START PASSAGE FOR REVIEW
Friday, August 25, 2006

Write Kernel Thread for your Device Driver

Jan. 2006
Often your driver is required to do more work more than what is can be done in the interrupt context, for example, it may be reasonable to defer some processing in a thread out of interrupt context. Even more your driver may have to perform some processing periodically. One option is to do this extra task in a kernel thread. this note just wants show you the approach to do so, but it does not make judgement if it’s a good idea for your situation.

You make up your mind to create a kernel thread to do the job. Although there are a few articles online addressing the topic, I have not found that answers all my questions when I started to implemented kernel threads for my design. Most have not emphasized synchronization issues involved, for which I learned my lesson. Here is some experience I gained and I want share with you. Warning, there are so many differently version of Linux out there, it works on my machine but I can not guaranty it runs the same on your machine. You are advised do your own research (including reading this article) and do your own experiment also at your own risk.
END PASSAGE FOR REVIEW
▶ [ASSIGNMENT A] Please write out the passage of the post on kernel threads that starts at the words "You make up" and ends after "your own risk.".
▶ [ASSIGNMENT B] Carry the post on kernel threads forward from its last sentence.
START RECORD SET
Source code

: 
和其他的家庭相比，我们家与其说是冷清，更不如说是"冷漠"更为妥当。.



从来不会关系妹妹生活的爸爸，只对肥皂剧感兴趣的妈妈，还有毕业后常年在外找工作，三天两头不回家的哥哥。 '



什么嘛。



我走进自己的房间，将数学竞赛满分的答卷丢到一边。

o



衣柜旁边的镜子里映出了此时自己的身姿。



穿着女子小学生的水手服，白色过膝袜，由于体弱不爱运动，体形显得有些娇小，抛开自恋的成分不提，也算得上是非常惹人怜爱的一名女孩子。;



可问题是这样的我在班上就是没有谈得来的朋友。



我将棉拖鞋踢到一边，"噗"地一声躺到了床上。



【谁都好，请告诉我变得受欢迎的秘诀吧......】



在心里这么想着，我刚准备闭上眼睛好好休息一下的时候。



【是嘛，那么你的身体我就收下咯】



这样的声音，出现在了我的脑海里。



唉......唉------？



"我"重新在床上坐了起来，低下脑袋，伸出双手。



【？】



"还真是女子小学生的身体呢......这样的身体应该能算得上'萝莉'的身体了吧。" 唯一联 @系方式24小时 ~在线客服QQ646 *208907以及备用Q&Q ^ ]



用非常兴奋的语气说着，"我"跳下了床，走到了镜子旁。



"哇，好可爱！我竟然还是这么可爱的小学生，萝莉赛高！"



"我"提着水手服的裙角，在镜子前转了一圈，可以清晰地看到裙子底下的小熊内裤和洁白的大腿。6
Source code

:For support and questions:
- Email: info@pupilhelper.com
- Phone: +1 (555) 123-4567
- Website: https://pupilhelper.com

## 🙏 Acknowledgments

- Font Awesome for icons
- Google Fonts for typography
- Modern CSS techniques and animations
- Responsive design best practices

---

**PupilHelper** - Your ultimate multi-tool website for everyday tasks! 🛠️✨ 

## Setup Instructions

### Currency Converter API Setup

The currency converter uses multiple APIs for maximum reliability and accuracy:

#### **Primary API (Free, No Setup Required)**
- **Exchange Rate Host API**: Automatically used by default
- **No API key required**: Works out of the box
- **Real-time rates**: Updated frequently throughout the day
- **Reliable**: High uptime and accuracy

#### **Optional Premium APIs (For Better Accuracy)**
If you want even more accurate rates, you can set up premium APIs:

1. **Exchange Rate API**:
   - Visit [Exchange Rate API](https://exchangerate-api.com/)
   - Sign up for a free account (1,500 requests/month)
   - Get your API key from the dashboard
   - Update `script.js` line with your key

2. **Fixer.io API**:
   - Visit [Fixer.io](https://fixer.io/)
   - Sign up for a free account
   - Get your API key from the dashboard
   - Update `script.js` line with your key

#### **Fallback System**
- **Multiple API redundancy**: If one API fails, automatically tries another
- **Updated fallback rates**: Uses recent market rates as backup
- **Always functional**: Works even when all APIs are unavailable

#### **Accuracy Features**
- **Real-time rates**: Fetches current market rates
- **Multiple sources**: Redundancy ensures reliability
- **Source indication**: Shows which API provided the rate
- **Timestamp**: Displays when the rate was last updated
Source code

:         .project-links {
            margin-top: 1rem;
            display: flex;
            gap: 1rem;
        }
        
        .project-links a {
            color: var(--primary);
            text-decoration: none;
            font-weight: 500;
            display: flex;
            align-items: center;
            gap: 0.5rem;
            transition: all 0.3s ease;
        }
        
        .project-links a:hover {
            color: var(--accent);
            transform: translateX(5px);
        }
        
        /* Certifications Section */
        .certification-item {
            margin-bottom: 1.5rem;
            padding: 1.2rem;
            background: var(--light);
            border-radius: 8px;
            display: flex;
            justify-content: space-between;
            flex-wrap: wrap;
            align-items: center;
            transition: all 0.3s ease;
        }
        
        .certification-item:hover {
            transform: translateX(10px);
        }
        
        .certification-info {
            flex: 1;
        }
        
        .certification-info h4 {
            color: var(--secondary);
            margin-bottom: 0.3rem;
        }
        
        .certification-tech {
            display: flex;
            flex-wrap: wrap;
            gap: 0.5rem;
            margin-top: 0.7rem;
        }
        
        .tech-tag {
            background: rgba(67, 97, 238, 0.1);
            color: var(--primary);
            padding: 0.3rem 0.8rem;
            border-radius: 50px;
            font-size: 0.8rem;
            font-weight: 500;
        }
END RECORD SET
▶ [WRITTEN REPLY A]
You make up your mind to create a kernel thread to do the job. Although there are a few articles online addressing the topic, I have not found that answers all my questions when I started to implemented kernel threads for my design. Most have not emphasized synchronization issues involved, for which I learned my lesson. Here is some experience I gained and I want share with you. Warning, there are so many differently version of Linux out there, it works on my machine but I can not guaranty it runs the same on your machine. You are advised do your own research (including reading this article) and do your own experiment also at your own risk.

▶ [WRITTEN REPLY B]
1. A Dumb driver
A complex driver may need implementation of multiple threads, which required carefully designed communication mechanism between them. At this time we just focus on simply creating and stopping a thread first. For this reason, let’s assume we have a device driver, it does nothing but prints a message from kernel at certain frequency, and updates a status structure. Let’s forget about what in the structure and how it will be used in the driver. I assume also we implement the kernel thread as part of a Linux character driver. You could find all information on writing a character driver in the Linux Device Driver book listed in the references section. In fact it’s irrelevant what kind of driver it is for our purpose, it could be a simple kernel module without any specific type of driver involved.

2. Create a Thread
The kernel function to create a kernel thread is
long kernel_thread(int (*fn)(void *), void * arg, unsigned long flags)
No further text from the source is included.